Why did I write this? Because sometimes you just have to say, eh, what the hell.
There are Muppet Babies and only slightly worse, Satan and decapitation, in the story. You have been warned.
Oh, You Punta Loca!Cousin Shelley
When Lucy agreed to babysit, she didn’t know what she was getting into.
“They’re not like regular babies, Ethel. Some of them even have fur.”
“Just like Fred, huh?”
“Fred? He doesn’t even have any hair.” Lucy took the newspaper Ethel brought for her.
“No, but he’s got plenty of it growing out of his ears.” Ethel waved her hand when Lucy laughed and said, “So why did you want to read the newspaper so badly, anyway?”
“I wanted to read my horoscope and see if it said anything about babysitting a strange little litter of talking animals.”
Ethel put her hands on her hips. “It’s not gonna say that.”
Lucy said, “It’s gotta say something about it. I mean, Ethel, this is the most zany, madcap day I’ve had since yesterday.”
Ethel looked over Lucy’s shoulder and read aloud, “Satan is in your midst today—beware. And your lucky number is 12.”
“Satan?” Lucy all but screamed.
A small ball of brownish-red fur came tearing out of the bedroom, growling and shaking and snorting and hissing and—
“Lucy! Can it really be?” Ethel screamed and grabbed her as they jerked toward the door.
A tiny pink pig and a little green frog peeked around the doorway. The little pig squealed, “Aminal! It’s apposed to be our naptime!” The little ball of fur grunted and made its way back to the bedroom.
“Whew!” both women said.
“Well, Luce, I’ve gotta go get Fred’s supper on. If he gets home and has to wait to eat he’s liable to blow his top and catch that ear hair on fire. It could be an inferno all over late meatloaf. Bye, honey,” she said as she waved her way out the door.
Lucy sat on the couch staring at the strange horoscope. The door slowly opened. Ricky’s face appeared in the crack.
Luuuucy, I’m hooooome. Dju wanna be in my show . . . ?
Lucy screamed and Ricky came running in, laughing. “Wha? I was djust having a little fun. Oh, Lucy. Oh, ho ho,” he said. “Just playing ‘round, that’s all. Why are dju so nervous?”
“OH RICKY!” she whinged.
“Hey,” he said, "never mine whatever it is. Lorenzo Lamas is coming over for dinner, and your nose is a little shiny. Let’s get ready!”

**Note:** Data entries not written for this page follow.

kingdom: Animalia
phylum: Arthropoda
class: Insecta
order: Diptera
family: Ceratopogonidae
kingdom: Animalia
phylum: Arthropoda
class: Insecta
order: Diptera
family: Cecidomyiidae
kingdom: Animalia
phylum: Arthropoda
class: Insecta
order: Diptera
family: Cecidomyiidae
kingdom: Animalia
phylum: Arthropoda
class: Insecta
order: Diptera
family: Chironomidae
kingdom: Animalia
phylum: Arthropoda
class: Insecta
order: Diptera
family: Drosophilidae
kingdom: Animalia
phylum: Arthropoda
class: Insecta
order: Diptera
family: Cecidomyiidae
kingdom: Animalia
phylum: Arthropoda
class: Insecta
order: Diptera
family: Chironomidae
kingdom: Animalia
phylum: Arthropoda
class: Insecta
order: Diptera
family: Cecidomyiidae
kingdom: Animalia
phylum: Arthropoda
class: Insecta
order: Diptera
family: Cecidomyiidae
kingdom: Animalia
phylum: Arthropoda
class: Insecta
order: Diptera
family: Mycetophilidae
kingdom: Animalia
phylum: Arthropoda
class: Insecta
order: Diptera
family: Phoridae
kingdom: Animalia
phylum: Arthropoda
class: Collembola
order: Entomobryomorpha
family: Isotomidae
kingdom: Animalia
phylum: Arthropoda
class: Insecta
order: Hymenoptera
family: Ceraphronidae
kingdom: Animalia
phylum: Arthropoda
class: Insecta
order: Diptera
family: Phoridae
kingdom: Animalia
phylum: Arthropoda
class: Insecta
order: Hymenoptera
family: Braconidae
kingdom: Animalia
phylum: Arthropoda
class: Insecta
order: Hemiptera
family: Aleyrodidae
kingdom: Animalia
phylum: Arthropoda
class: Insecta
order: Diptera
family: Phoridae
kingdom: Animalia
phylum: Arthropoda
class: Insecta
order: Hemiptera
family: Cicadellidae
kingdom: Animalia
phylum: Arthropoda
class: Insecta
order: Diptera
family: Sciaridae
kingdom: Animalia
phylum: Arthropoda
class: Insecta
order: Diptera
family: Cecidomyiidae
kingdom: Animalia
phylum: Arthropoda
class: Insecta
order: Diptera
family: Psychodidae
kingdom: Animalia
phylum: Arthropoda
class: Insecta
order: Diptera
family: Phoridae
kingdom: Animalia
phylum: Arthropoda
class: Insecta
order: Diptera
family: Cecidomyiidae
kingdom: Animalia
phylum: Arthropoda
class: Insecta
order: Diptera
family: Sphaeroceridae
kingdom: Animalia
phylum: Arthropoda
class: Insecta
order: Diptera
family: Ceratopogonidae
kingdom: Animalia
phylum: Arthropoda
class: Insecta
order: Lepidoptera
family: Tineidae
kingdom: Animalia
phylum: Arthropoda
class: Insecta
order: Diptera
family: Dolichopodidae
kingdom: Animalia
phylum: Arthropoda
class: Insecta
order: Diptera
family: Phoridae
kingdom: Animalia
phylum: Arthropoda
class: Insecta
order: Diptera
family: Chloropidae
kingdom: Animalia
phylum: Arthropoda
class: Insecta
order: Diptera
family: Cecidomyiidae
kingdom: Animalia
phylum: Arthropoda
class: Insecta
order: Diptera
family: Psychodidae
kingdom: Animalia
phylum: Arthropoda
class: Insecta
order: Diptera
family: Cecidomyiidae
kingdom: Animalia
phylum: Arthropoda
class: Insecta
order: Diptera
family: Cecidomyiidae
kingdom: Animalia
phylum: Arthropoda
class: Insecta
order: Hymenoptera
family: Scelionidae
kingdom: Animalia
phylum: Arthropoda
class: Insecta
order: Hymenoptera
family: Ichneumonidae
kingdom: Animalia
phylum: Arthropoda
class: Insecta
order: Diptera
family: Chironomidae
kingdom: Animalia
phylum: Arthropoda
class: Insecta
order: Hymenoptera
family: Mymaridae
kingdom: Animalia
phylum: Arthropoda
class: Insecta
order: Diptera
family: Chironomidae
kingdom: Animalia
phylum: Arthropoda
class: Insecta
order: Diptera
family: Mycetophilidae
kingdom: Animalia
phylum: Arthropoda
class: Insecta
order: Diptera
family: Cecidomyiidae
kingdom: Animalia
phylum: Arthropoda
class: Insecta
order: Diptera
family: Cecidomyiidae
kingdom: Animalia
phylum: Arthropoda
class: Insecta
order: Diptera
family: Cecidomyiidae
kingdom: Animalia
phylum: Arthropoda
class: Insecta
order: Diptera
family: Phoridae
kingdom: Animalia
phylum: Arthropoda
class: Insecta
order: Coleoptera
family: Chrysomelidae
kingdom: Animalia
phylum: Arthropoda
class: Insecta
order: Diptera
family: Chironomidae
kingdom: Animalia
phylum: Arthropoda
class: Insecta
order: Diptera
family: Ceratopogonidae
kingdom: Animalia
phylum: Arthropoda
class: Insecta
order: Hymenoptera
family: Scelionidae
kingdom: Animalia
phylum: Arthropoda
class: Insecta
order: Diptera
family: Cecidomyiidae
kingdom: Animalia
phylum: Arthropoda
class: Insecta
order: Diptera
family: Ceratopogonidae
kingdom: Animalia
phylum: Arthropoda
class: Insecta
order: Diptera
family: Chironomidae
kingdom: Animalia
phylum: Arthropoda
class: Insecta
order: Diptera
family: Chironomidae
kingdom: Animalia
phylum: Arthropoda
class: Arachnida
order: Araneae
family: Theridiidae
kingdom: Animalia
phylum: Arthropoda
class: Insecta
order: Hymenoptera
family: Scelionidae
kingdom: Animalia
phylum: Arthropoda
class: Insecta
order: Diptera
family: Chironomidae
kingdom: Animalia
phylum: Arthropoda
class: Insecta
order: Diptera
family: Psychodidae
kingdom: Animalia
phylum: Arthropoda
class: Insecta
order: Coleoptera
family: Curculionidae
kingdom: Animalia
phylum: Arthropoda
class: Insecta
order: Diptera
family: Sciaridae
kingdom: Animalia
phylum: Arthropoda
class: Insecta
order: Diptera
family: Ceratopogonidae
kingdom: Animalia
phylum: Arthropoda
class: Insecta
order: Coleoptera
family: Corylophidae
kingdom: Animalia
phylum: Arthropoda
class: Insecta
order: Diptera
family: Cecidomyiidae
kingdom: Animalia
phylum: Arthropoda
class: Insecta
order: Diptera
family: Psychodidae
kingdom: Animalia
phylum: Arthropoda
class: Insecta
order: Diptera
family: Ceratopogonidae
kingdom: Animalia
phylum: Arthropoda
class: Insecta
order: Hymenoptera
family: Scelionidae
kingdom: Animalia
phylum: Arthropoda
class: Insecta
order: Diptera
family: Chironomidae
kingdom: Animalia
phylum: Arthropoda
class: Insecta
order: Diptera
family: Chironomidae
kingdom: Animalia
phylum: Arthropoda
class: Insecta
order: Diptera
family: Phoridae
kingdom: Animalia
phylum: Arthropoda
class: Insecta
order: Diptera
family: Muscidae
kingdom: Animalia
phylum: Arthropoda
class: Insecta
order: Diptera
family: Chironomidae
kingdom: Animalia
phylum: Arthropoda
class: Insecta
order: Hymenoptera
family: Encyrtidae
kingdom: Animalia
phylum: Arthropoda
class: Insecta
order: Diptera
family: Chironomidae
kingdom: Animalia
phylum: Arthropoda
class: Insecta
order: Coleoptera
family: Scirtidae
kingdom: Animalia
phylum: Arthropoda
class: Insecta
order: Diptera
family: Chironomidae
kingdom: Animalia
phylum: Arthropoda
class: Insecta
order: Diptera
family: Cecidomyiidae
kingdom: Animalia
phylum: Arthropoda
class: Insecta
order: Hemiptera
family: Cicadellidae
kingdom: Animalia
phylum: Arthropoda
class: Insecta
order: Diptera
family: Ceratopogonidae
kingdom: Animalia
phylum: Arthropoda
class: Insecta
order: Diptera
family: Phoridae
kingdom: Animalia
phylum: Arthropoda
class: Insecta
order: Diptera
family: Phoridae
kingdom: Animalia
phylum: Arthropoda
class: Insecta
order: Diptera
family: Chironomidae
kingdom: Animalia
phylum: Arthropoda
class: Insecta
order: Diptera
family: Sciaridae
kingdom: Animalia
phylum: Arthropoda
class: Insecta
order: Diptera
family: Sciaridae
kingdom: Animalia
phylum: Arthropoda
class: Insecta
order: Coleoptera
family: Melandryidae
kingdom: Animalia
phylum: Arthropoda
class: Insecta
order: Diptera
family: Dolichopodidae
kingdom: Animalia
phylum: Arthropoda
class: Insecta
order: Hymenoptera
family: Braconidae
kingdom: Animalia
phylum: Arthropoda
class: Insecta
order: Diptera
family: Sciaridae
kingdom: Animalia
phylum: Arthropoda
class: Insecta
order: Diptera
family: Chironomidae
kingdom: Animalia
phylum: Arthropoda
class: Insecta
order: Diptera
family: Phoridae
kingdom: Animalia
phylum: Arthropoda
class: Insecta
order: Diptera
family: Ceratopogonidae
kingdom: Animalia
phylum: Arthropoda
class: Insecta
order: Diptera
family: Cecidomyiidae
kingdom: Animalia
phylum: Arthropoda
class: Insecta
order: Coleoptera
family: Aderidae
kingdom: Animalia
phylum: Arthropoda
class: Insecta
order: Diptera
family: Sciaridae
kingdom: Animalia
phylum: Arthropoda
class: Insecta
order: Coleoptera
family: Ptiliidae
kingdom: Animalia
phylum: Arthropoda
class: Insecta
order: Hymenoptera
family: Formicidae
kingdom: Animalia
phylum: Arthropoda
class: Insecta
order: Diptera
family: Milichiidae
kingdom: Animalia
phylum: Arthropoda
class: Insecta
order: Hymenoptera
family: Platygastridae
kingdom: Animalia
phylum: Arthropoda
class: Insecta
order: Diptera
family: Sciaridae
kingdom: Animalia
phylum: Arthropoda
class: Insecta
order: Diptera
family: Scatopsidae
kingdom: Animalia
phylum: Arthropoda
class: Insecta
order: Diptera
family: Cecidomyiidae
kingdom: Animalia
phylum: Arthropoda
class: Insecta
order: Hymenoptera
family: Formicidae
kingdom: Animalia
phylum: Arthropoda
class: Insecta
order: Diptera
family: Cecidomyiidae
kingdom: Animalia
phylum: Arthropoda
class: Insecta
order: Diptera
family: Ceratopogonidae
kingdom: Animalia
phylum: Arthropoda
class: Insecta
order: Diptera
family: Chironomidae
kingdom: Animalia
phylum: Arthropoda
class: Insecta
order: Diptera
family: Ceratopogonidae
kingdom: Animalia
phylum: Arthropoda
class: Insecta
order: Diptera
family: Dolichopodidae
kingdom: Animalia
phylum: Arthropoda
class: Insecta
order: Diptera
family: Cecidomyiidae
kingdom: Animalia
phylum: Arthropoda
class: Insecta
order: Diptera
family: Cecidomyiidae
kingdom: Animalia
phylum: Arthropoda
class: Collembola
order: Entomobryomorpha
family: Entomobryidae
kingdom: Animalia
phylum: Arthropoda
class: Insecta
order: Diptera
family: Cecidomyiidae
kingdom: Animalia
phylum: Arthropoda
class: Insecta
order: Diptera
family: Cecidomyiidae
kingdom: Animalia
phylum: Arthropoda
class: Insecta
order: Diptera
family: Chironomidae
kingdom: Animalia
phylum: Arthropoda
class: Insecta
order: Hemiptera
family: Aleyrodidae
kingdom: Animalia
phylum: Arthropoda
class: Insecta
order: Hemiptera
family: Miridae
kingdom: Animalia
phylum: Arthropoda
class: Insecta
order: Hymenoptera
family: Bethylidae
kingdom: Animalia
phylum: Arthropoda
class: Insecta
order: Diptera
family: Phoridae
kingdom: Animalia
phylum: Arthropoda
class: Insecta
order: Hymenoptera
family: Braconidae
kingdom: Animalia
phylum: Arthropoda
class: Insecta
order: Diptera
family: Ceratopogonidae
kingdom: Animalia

“Oh, all right,” she said, and headed to the kitchen to find Ethel, eyes as black as the picture when you turn the contrast knob all the way to the left, holding Fred’s severed head, the hair in both his ears burning like tiny campfires.
"I told him the meatloaf would be done in 10 minutes, but that wasn’t GOOOOOOOOD enough," she said in a voice that belonged to . . . SATAN!
Someone knocked at the door.
Two hours later, Lucy was relieved to have made it through dinner with Lorenzo.
She explained that her friend Ethel was albino, but only in her eyes, so she had to wear those dark glasses all the time. And she’d been in an industrial smelting accident that scorched her vocal chords, so that’s why she sounded like an engine starting when she talked.
She promised little Ricky she’d take him to the park every day for the next month if he wouldn’t tell daddy about how Auntie Ethel had quieted the Muppet Babies (the pig gets it first she'd growled at him before wielding the spading fork), and how since Lucy didn't have anything out for dinner anyway, well, she'd been faced with a room full of (smeared and spattered with) lemons, so mommy just made some lemonade.
And thanks to her skill with paper mache and a little blue paint, she managed to turn Fred into a lovely centerpiece that didn’t even leave much of a ring, all between serving drinks, trying to hide Muppet . . . hide, and convincing Ricky to let her be in the show.